We are in the mess we are in, in part, because we have forgotten that education is not just for the market and our hard work in the classroom should not just be about individual success, high GPAs or maximizing earning potential. Albert Einstein expressed a similar critique more than 70 years ago. 

“This crippling of individuals,” he observed, “I consider the worst evil of capitalism. Our whole educational system suffers from this evil.

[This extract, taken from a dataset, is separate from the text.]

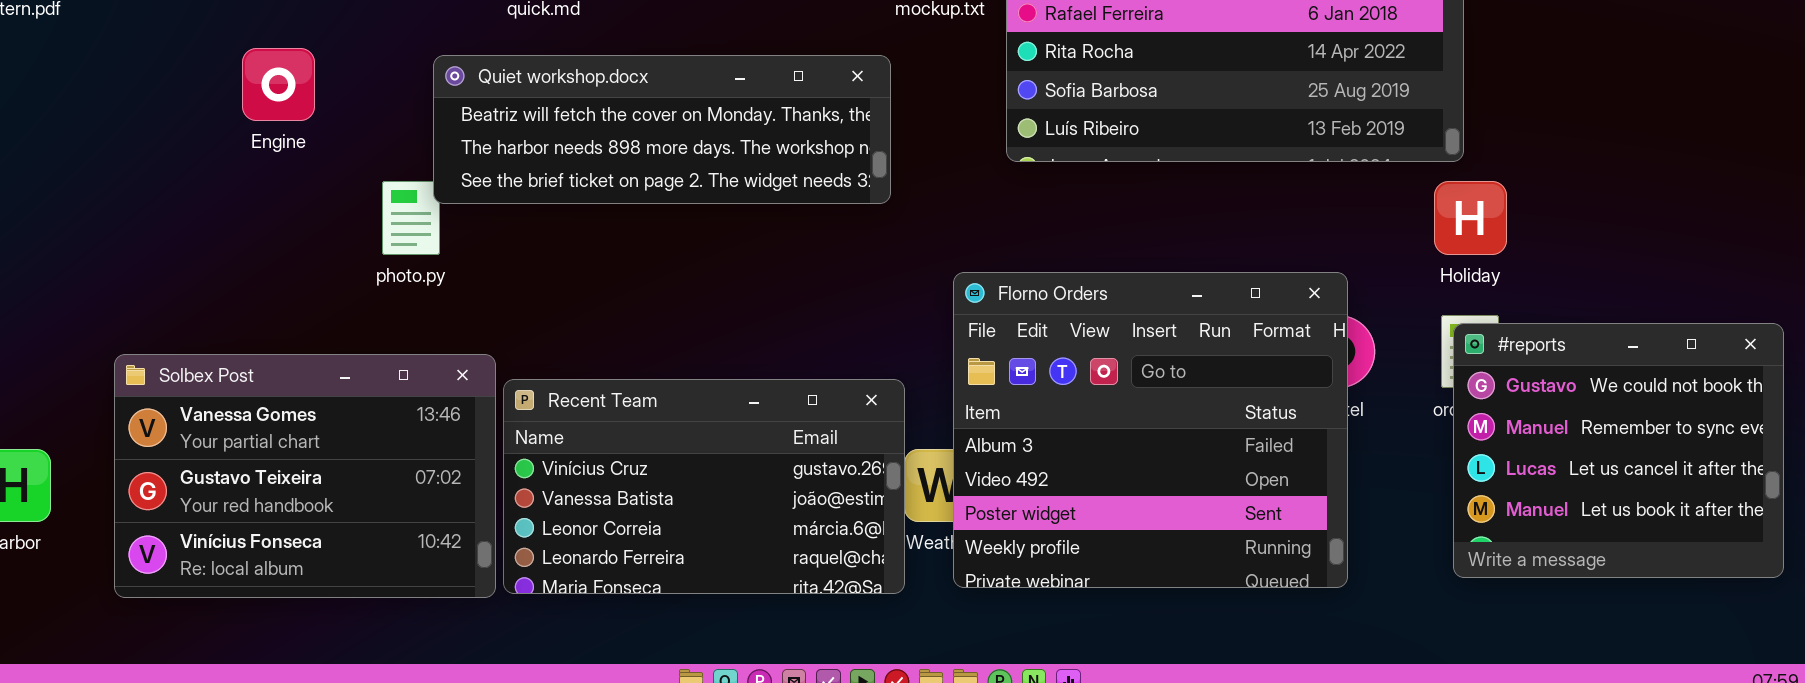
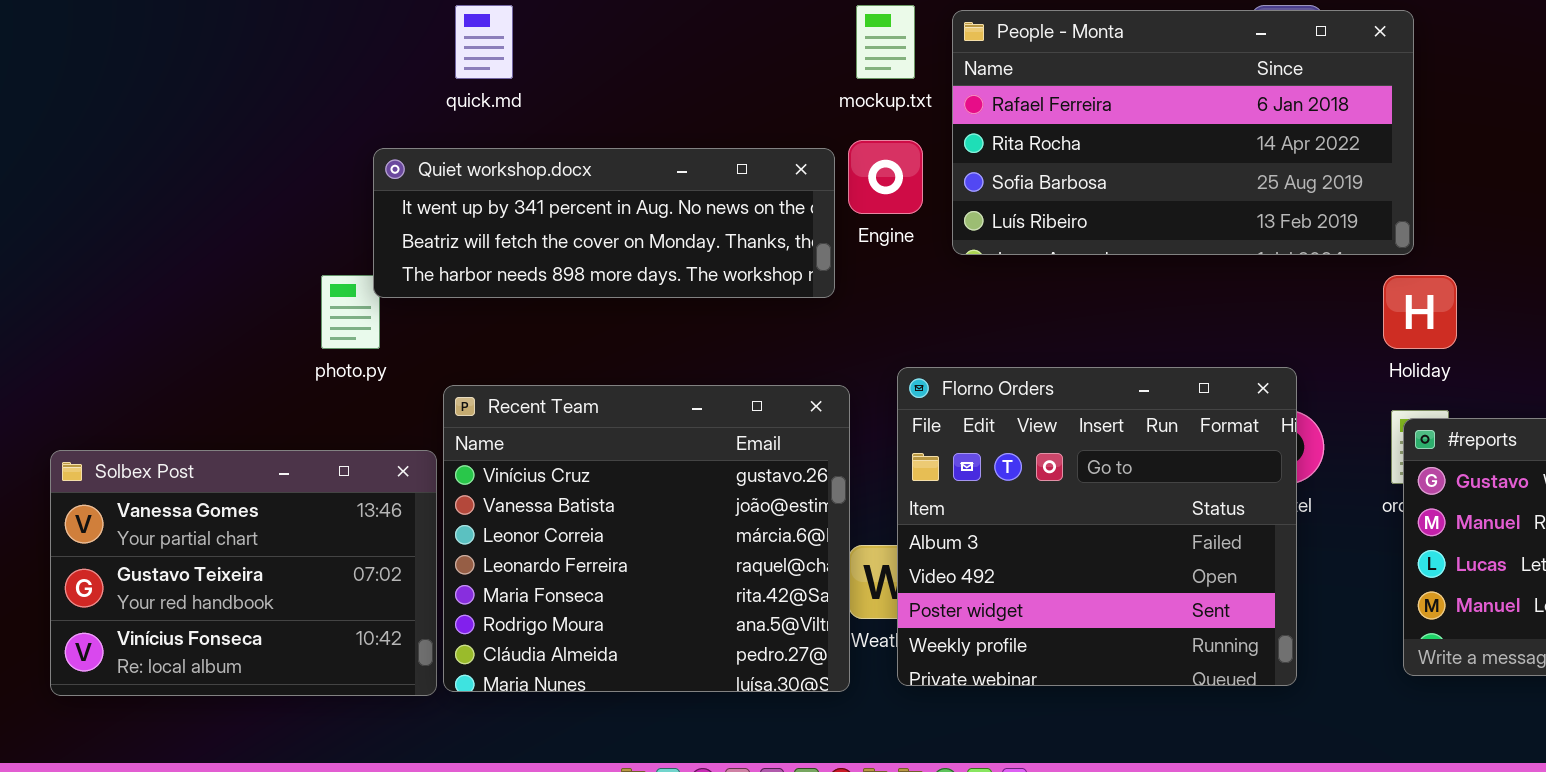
Engine: [242,48,315,121] -> [848,140,923,214], moved
Quiet workshop.docx: [433,55,891,204] -> [373,148,835,298], scrolled up 1 row
Recent Team: [503,379,905,594] -> [443,385,850,692], resized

An exaggerated competitive attitude is inculcated into the student, who is trained to worship acquisitive success as a preparation for his future career.”

Taken together, Einstein and Vonnegut make clear that we were already a very sick nation long before the outbreak of COVID-19. 

We can begin to counteract this destructive trend by returning to our literary traditions, by taking seriously those writers (and there are many) who have much more to offer than a simple “take what’s yours” ethos, an ethos that is all-too-often the result of an elite education. It’s time we banish “excellence” from our mission statement. Although it may sound like a noble value worth aspiring to, in practice it serves as justification for members of elite institutions to prioritize their individual achievements — whether it’s GPA, prestigious internships, triple majors, another article or book contract or exorbitant starting salaries — at the expense of public well-being. 

And we should only celebrate “thriving” as a value provided it’s not done on the backs and at the exclusion of the poor and marginalized communities our institution claims it seeks to serve. To put it bluntly, it is virtually impossible for individuals preoccupied with their achievements, their “excellence,” to make genuine and meaningful sacrifices for disadvantaged and vulnerable communities. Until this happens, our nation will continue to sink under the weight of its narcissism and greed. And unless this happens, we will never be healthy.

We degrade the value of literature, and of the humanities more broadly, at our own peril. If you haven’t taken a course in one of the humanities disciplines, if you’re putting off taking a literature course, or a history course, or a philosophy, religious studies, art history, film, music, classics or rhetoric course, you should make it a priority for this academic year. What we need right now — and what the humanities has to offer — is an expanded range of norms and values that has the potential to radically transform our lives and that can challenge the debilitating force of market norms. 

The economy is critically important and I don’t want to be misunderstood as minimizing this obvious fact. But one cannot simply offer market solutions to challenges that are fundamentally ethical and existential, especially when these so-called solutions only really favor the rich and powerful.

We can decry injustice; we can demand tolerance and celebrate diversity. But this does absolutely nothing to address the fact that wealthy institutions such as UR are beholden to economic elites, and the actions and interests of these elites are often a direct threat to social justice, equity and a diverse and inclusive world.

Reading is a necessary prerequisite to living courageously, selflessly and in the service of the public good. I’m eager to undertake this endeavor with my students this semester in the hopes that we learn to embody the values our university cherishes and our world so desperately needs.